La valeur de l’humain
(Alpina 3/2009)

Nous nous rendons le mieux compte de ce qui fait la valeur de l'être humain lorsqu'elle est niée par d'autres. À cet égard, le siècle écoulé offre un tableau effrayant de cas où pendant les guerres des hommes ont supprimé leurs semblables sans le moindre état d'âme, pour la seule raison qu'ils devaient disparaître, comme on se débarrasse d'objets encombrants qui n'ont plus lieu d'être. Tous les jours nous voyons de ceux-là qui rendent d'autres personnes coupables d'exister, les estimant de trop dans l'espace et le temps qu'elles occupent. En dépossédant un individu de sa conscience et de sa dignité personnelle on le prive de tout ce qui constitue son identité profonde, on le détache de l'humanité pour le réduire à l'état de chose.
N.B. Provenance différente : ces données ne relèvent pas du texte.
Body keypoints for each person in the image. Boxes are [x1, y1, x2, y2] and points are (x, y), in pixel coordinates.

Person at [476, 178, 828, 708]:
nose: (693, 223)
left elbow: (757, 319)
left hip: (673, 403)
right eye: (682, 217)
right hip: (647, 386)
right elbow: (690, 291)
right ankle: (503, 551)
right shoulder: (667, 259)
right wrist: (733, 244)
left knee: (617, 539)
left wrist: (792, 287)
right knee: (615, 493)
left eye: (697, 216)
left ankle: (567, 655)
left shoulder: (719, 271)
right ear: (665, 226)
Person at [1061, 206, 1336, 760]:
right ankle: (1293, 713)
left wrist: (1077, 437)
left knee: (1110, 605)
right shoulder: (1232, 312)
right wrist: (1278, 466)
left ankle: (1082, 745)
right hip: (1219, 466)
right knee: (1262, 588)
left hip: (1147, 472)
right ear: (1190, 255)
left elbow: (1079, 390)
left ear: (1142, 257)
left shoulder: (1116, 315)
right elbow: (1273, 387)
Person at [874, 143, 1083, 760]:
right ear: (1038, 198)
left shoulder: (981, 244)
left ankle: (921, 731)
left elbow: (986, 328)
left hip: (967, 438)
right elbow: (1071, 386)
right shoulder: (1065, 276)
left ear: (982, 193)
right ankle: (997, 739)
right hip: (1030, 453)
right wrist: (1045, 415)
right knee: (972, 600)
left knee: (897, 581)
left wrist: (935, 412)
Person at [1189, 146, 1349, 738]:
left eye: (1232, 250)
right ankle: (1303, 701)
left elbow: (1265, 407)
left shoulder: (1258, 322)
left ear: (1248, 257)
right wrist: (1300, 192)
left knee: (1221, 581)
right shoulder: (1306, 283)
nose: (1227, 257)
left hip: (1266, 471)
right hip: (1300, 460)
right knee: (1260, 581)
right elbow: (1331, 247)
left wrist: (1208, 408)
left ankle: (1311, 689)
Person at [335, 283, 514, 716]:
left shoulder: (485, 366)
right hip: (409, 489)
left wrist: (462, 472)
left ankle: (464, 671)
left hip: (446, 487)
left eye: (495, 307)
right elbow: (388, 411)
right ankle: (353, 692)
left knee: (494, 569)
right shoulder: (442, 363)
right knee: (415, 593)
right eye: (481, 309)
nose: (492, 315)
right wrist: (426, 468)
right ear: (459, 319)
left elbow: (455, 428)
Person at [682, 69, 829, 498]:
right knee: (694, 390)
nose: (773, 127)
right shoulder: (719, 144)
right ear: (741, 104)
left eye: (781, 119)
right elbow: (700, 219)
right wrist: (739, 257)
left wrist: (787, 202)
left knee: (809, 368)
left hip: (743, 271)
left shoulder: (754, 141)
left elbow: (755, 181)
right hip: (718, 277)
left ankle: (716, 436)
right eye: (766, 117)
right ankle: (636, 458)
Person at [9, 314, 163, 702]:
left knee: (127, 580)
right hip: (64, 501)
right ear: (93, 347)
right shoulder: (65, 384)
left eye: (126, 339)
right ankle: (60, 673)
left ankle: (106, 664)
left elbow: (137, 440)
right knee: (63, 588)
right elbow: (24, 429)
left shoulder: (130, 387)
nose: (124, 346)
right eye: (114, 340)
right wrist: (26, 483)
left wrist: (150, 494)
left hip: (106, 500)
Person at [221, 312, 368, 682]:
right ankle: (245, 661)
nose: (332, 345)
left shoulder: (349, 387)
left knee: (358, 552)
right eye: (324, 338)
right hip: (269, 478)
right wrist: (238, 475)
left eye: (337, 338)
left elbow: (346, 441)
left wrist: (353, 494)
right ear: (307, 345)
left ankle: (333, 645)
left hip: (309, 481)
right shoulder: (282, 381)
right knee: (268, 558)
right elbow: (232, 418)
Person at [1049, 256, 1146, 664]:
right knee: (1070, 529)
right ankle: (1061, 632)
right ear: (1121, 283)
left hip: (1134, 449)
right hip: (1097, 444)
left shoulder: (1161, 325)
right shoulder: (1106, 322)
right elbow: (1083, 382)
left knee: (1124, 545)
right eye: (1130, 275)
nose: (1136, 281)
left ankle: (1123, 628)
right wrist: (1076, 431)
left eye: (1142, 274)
Ce processus prend une tournure radicale dans les cas extrêmes de conflits évoqués ci-dessus, mais il peut également être le fait d'une idéologie pernicieuse - quelle qu'en soit la nature -, d'un lent conditionnement qui ne vise à rien d'autre qu'à robotiser les esprits, comme l'ont démontré Aldous Huxley dans Le meilleur des mondes et Georges Orwell avec 1984. Les vraies valeurs propres à l'humain resteront celles qui nous permettent de nous édifier dans un climat de liberté, d'où l'importance de maintenir en soi-même les conditions propices à une indépendance de jugement et à une réflexion constructive en tous domaines. Il s'agit d'être un acteur de sa vie, c'est-à-dire de la diriger selon ses voeux autant que faire se peut et non se contenter de la voir passer, de se situer au plein sens du terme dans ce monde en mouvement qui est le nôtre. Il importe de se maintenir en condition d'éveil, d'être un témoin agissant, d'éviter les préjugés, de savoir prendre le recul nécessaire par rapport à ce que l'on nous présente comme des évidences incontournables, d'aller vers les autres sans oublier d'aller vers soi-même. Albert Einstein disait : «N'essayez pas de devenir un homme qui a du succès. Essayez de devenir un homme qui a de la valeur». Toute la différence entre le profane et l'idéal que professe la franc-maçonnerie semble être là. Les valeurs dignes de ce nom peuvent être transmises par les aînés, par la tradition, l'exemple et l'enseignement, toutefois c'est en l'intérieur de chacun seulement, et selon l'usage que l'on en fera dans la réalité qu'elles pourront s'incarner. La question de la valeur humaine est au centre de nos préoccupations car nous ne cessons de la forger afin qu'elle soit conforme à nos aspirations.